The events unfolding in the Middle East are beginning to change that perception. When geopolitical tensions threaten energy exports from the Gulf, the immediate market reaction focuses on crude oil prices and LNG shipments. Yet the same infrastructure that underpins those industries also supports a significant portion of the world’s helium supply. If disruptions in that region persist or intensify, the ripple effects may extend well beyond traditional energy markets and into sectors ranging from healthcare and electronics to aerospace research.
That possibility has sharpened the focus on where future helium supply might come from. A market that depends heavily on a handful of gas processing centres inevitably becomes vulnerable when geopolitical risks rise around those facilities. As investors begin to recognise that reality, projects capable of producing helium independently of LNG infrastructure may start to attract greater attention, particularly when they are located within stable jurisdictions.

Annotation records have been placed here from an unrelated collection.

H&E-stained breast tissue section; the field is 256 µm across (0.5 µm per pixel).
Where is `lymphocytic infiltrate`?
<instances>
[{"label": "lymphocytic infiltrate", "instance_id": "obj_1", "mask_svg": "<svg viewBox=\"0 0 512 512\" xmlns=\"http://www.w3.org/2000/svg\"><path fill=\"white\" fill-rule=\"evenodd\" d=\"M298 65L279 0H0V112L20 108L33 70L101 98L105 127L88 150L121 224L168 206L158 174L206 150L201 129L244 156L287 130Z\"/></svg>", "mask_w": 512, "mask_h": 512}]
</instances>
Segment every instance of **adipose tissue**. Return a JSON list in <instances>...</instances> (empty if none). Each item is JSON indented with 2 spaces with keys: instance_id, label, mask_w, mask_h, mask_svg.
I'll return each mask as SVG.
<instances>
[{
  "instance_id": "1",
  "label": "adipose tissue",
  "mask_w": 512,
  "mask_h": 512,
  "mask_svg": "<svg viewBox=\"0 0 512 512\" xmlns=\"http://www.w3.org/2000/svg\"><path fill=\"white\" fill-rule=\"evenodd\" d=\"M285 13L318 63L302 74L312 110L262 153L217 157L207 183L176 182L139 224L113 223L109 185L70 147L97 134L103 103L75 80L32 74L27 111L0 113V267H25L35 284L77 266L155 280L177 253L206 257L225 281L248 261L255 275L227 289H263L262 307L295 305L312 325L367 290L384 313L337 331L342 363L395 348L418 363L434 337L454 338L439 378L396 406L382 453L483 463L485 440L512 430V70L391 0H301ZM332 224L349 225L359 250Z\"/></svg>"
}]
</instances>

This is where companies such as Pulsar Helium enter the conversation. By steadily appraising the Topaz project and expanding its geological understanding of the Jetstream system, the company is attempting to demonstrate that meaningful helium resources can be developed outside the traditional production hubs that dominate today’s market. Whether Topaz ultimately evolves into a commercial helium project will depend on continued technical success and careful development planning, but the broader strategic context is becoming increasingly clear.
If geopolitical tensions continue to highlight the fragility of existing helium supply chains, the industry may begin to place greater value on new sources of production that offer both geological potential and jurisdictional stability. In that environment, the companies already advancing real helium discoveries rather than simply exploring for them may find themselves moving closer to the centre of the market’s attention.